Nas várias reuniões que a ANVPC realizou com a tutela alertou para a necessidade imperiosa de ser salvaguardada a equidade e a igualdade de oportunidades entre professores contratados, sem as quais a aplicação do n.º 2 do art.º 42º do D.L. n.º 83-A/2014 de 23 de maio (vulgarmente conhecido por norma-travão) traria novas injustiças, que perdurariam nos anos seguintes e conduziriam a inevitáveis conflitos judiciais.

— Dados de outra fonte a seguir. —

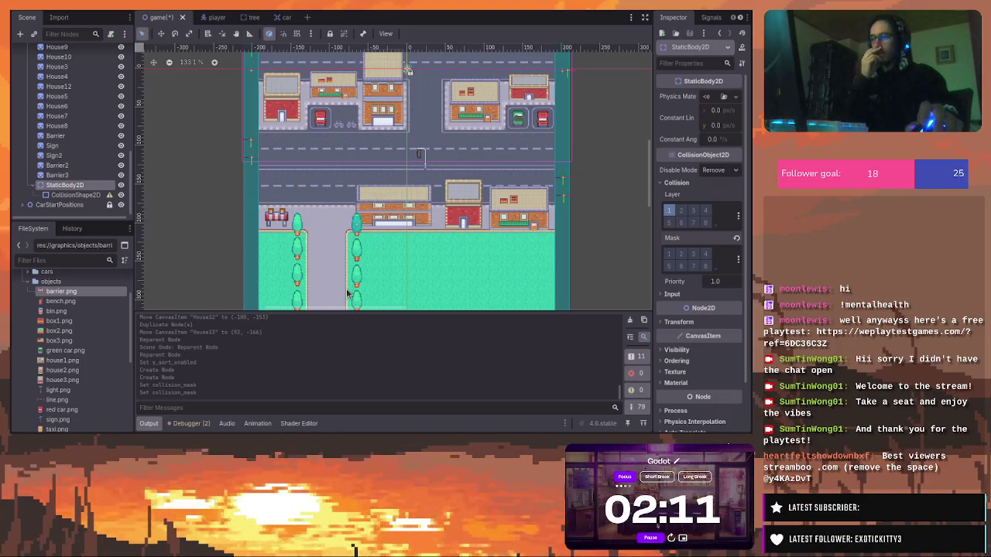
Assign a New RectangleShape2D to the StaticBody2D's CollisionShape2D and rotate the rectangle slightly to -1°
{"action": "scroll", "coordinate": [350, 287], "scroll_direction": "up", "scroll_amount": 1}
{"action": "left_click_drag", "start_coordinate": [655, 163], "coordinate": [652, 170]}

A partir de uma análise das listas de provisórias de graduação, publicadas ontem, verifica-se que inúmeros professores contratados a termo (com 5, 10, 15, 20 e mais anos de tempo de serviço docente, na entidade patronal Ministério da Educação e Ciência – MEC), permanecem longe da almejada, justa, e legítima aspiração de vinculação aos quadros do MEC. Nessa medida, a aplicação da norma-travão não resolveu a precariedade a que os professores portugueses têm sido sujeitos e, na leitura desta organização, não dá resposta ao que se encontra estipulado na Diretiva 1999/70/CE do Conselho de 28 de junho de 1999 (respeitante ao acordo-quadro CES, UNICE e CEEP relativo a contratos de trabalho a termo). Antes pelo contrário, o modelo que o MEC estabeleceu para operacionalizar este normativo europeu agrava a discriminação laboral entre professores, uma vez que, no limite, pode ocorrer que docentes que tenham 5 anos de tempo de serviço (obtidos através da celebração de 5 contratos anuais, completos e sucessivos nos últimos anos) passem a integrar os quadros, e o mesmo não aconteça com professores com 20 anos de tempo de serviço (mesmo que já possuam 7, 8, ou mais contratos em horários completos, anuais e sucessivos, em qualquer momento do seu percurso profissional, mas tenham alguma interrupção contratual, muitas das vezes por curtíssimos períodos de tempo, sendo estas alheias à sua vontade e resultantes, em grande parte, da ineficiência da máquina concursal do MEC). Nesse sentido, e para minimizar estas injustiças, a ANVPC sempre defendeu, e propôs, a flexibilização na extensão da aplicação da norma-travão a um maior número de professores, já no concurso nacional de 2015/2016.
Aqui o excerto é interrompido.